Tieta
- First edition
- Author: Jorge Amado
- Original title: Tieta do agreste
- Translator: Barbara Shelby
- Language: Portuguese
- Publisher: Distribuidora Record
- Publication date: 1977
- Publication place: Brazil
- Published in English: 1979
- ISBN: 0-380-75477-0

= Tieta =

1977 novel by Jorge Amado

Tieta (Portuguese: Tieta do Agreste, lit. "Tieta from Agreste") is a novel written by the Brazilian author Jorge Amado, published on August 17, 1977. Set in the 1970s, it narrates the return of Tieta to the remote village of Santana do Agreste, 26 years after being beaten and expelled by her father in front of all the town's people.

==Background==
Written mainly in Buraquinho Beach, Lauro de Freitas, close to Salvador, Brazil, and concluded in London in mid-1977, Tieta lives up to its full title: "Tieta the Goat Girl or The Return of The Prodigal Daughter, A Melodramatic Serial Novel in Five Sensational Episodes with a Touching Epilogue: Thrills and Suspense!" The book is one of the author's longest narratives and follows the story's protagonist through three decades.

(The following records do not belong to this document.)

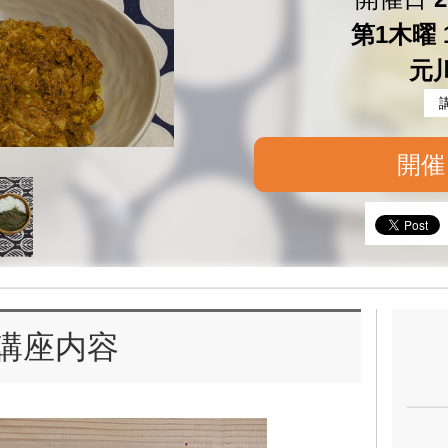
第1木曜 1
元
開催
講座内容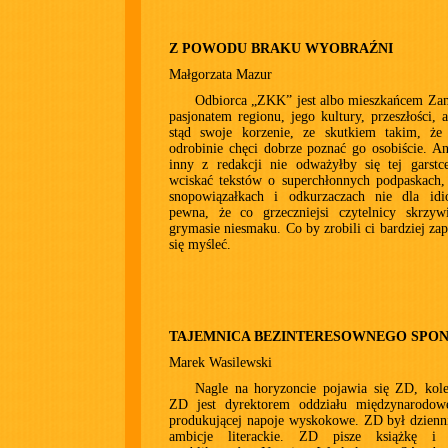
Z POWODU BRAKU WYOBRAŹNI
Małgorzata Mazur
Odbiorca „ZKK” jest albo mieszkańcem Zam
pasjonatem regionu, jego kultury, przeszłości,
stąd swoje korzenie, ze skutkiem takim, ż
odrobinie chęci dobrze poznać go osobiście. Ani
inny z redakcji nie odważyłby się tej garstc
wciskać tekstów o superchłonnych podpaskach,
snopowiązałkach i odkurzaczach nie dla idi
pewna, że co grzeczniejsi czytelnicy skrzyw
grymasie niesmaku. Co by zrobili ci bardziej zap
się myśleć.
TAJEMNICA BEZINTERESOWNEGO SPO
Marek Wasilewski
Nagle na horyzoncie pojawia się ZD, kole
ZD jest dyrektorem oddziału międzynarodowe
produkującej napoje wyskokowe. ZD był dzienn
ambicje literackie. ZD pisze książkę i 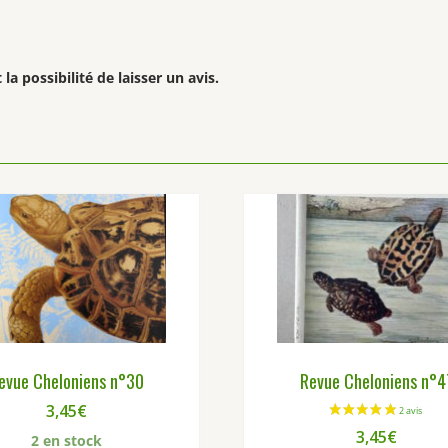
la possibilité de laisser un avis.
evue Cheloniens n°30
Revue Cheloniens n°4
3,45
€
3,45
€
2 en stock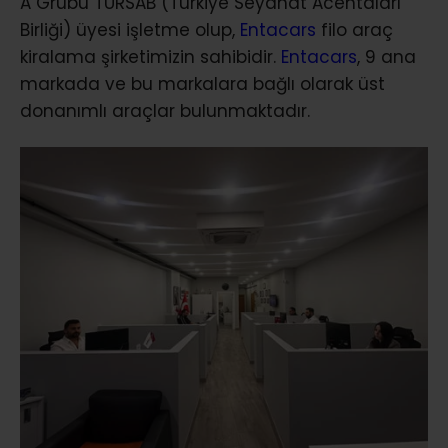
A Grubu TÜRSAB (Türkiye Seyahat Acentaları
Birliği) üyesi işletme olup,
Entacars
filo araç
kiralama şirketimizin sahibidir.
Entacars
, 9 ana
markada ve bu markalara bağlı olarak üst
donanımlı araçlar bulunmaktadır.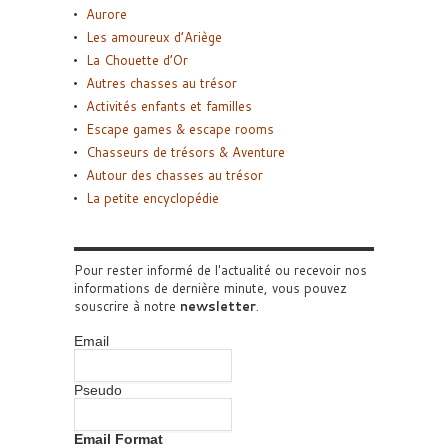
Aurore
Les amoureux d’Ariège
La Chouette d’Or
Autres chasses au trésor
Activités enfants et familles
Escape games & escape rooms
Chasseurs de trésors & Aventure
Autour des chasses au trésor
La petite encyclopédie
Pour rester informé de l'actualité ou recevoir nos
informations de dernière minute, vous pouvez
souscrire à notre
newsletter
.
Email
Pseudo
Email Format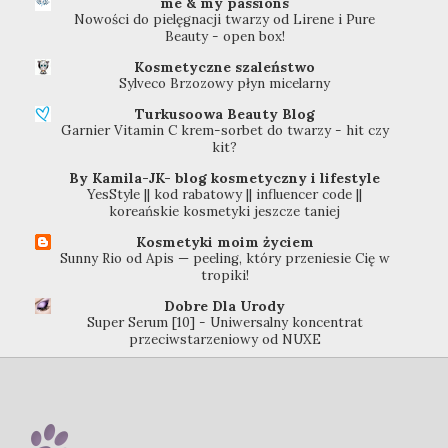
me & my passions
Nowości do pielęgnacji twarzy od Lirene i Pure
Beauty - open box!
Kosmetyczne szaleństwo
Sylveco Brzozowy płyn micelarny
Turkusoowa Beauty Blog
Garnier Vitamin C krem-sorbet do twarzy - hit czy
kit?
By Kamila-JK- blog kosmetyczny i lifestyle
YesStyle || kod rabatowy || influencer code ||
koreańskie kosmetyki jeszcze taniej
Kosmetyki moim życiem
Sunny Rio od Apis — peeling, który przeniesie Cię w
tropiki!
Dobre Dla Urody
Super Serum [10] - Uniwersalny koncentrat
przeciwstarzeniowy od NUXE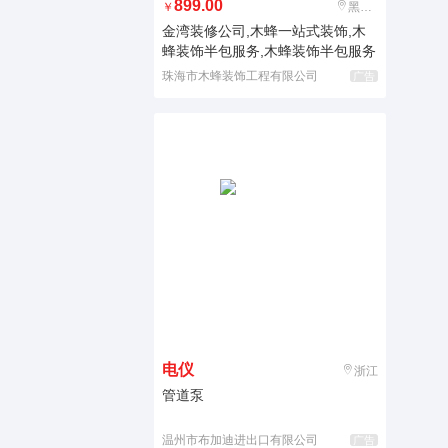
899.00
￥
黑龙江
金湾装修公司,木蜂一站式装饰,木
蜂装饰半包服务,木蜂装饰半包服务
珠海市木蜂装饰工程有限公司
广告
电仪
浙江
管道泵
温州市布加迪进出口有限公司
广告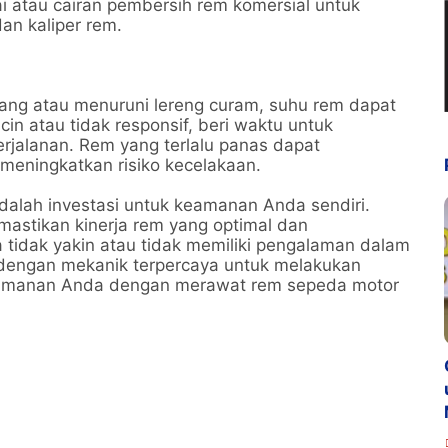
 atau cairan pembersih rem komersial untuk
n kaliper rem.
ang atau menuruni lereng curam, suhu rem dapat
cin atau tidak responsif, beri waktu untuk
jalanan. Rem yang terlalu panas dapat
ningkatkan risiko kecelakaan.
alah investasi untuk keamanan Anda sendiri.
astikan kinerja rem yang optimal dan
 tidak yakin atau tidak memiliki pengalaman dalam
 dengan mekanik terpercaya untuk melakukan
eamanan Anda dengan merawat rem sepeda motor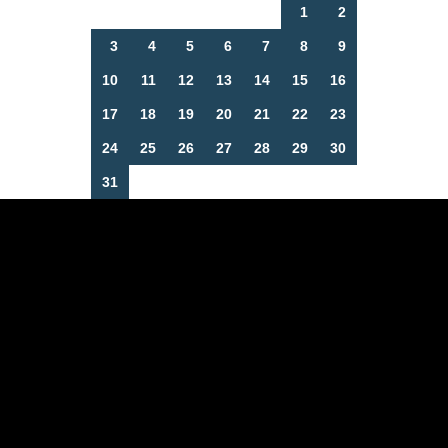
1
2
3
4
5
6
7
8
9
10
11
12
13
14
15
16
17
18
19
20
21
22
23
24
25
26
27
28
29
30
31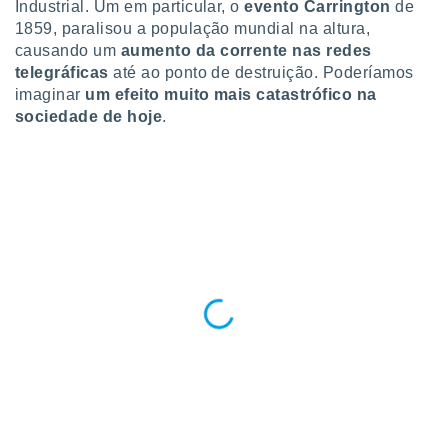
Industrial. Um em particular, o
evento Carrington
de
ite através
1859, paralisou a população mundial na altura,
atura,
causando um
aumento da corrente nas redes
 botão
telegráficas
até ao ponto de destruição. Poderíamos
imaginar
um efeito muito mais catastrófico na
sociedade de hoje
.
nto, nós e
arceiros
cookies,
ores únicos
ias
s para
 aceder e
dados
ais como a
 este sitio
eços IP e
ores de
possível
es possam
os seus
oais com
nteresse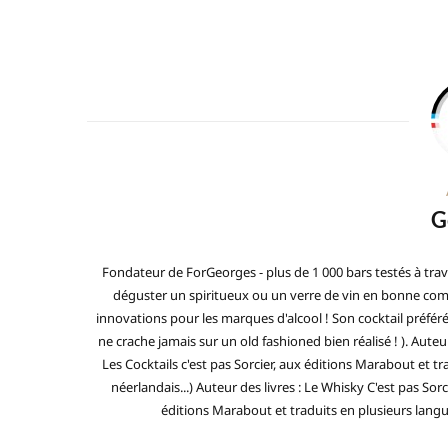
G
Fondateur de ForGeorges - plus de 1 000 bars testés à trav
déguster un spiritueux ou un verre de vin en bonne compa
innovations pour les marques d'alcool ! Son cocktail préfé
ne crache jamais sur un old fashioned bien réalisé ! ). Auteur
Les Cocktails c'est pas Sorcier, aux éditions Marabout et tra
néerlandais...) Auteur des livres : Le Whisky C'est pas Sorc
éditions Marabout et traduits en plusieurs langues 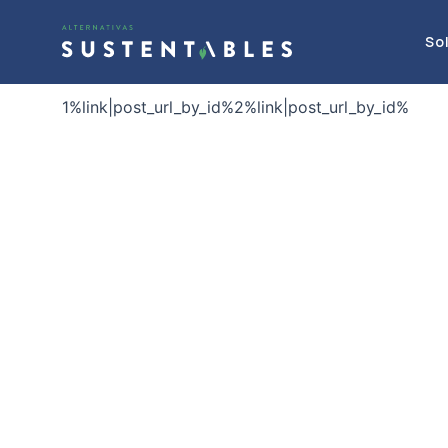
Ir
al
So
contenido
1
%link|post_url_by_id%
2
%link|post_url_by_id%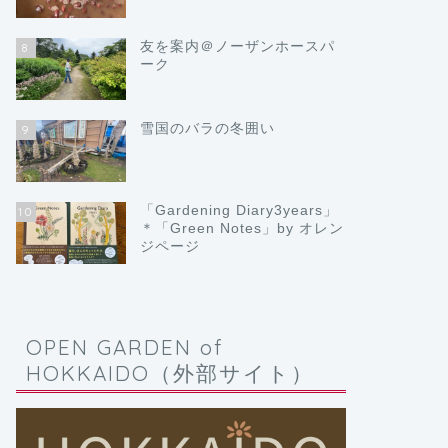
友を案内＠ノーザンホースパ
8
ーク
雪国のバラの冬囲い
9
「Gardening Diary3years」
10
＊「Green Notes」by オレン
ジページ
OPEN GARDEN of
HOKKAIDO（外部サイト）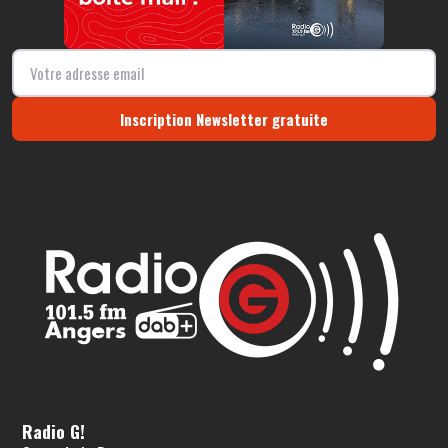
Inscription Newsletter gratuite
Radio G!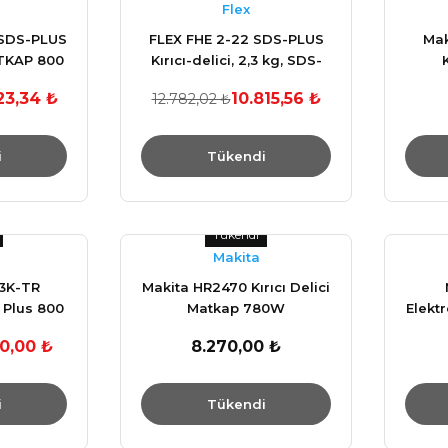
Flex
 SDS-PLUS
FLEX FHE 2-22 SDS-PLUS
Mak
ATKAP 800
Kırıcı-delici, 2,3 kg, SDS-
plus
23,34 ₺
10.815,56 ₺
12.782,02 ₺
i
Tükendi
Tükendi
Makita
3K-TR
Makita HR2470 Kırıcı Delici
 Plus 800
Matkap 780W
Elektr
 2.6 KG
00,00 ₺
8.270,00 ₺
i
Tükendi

In the work of Jorge Amado, the novel falls among those books that, in novelistic tone, chronicle the times and customs, without losing sight of social and political criticism. Published during the period of Brazil's military regime, the plot anticipates issues that would become central in the life of the country, such as concern for the environment and criticism of power relations guided by favoritism and corruption. With her impetuosity and questioning spirit, Tieta joined the gallery of the author's great female characters, alongside Gabriela, Dona Flor and Tereza Batista.

==Plot introduction==
Banished for promiscuity at the age of 17, Antonieta (Tieta) returns from São Paulo to her native village in the Agreste in Bahia twenty-six years later. Thinking she is now a rich, respectable widow, her family and the village welcome her with open arms. But she is forced to reveal her true identity, as the Madam of São Paulo's best brothel, in order to save Agreste's beaches from an ugly and polluting factory development by calling on assistance from her well-connected clients.

==In the media==
- In 1989, a television version was made with Betty Faria in the main role.
- In 1996, a film version was made with Sônia Braga in the role of Tieta.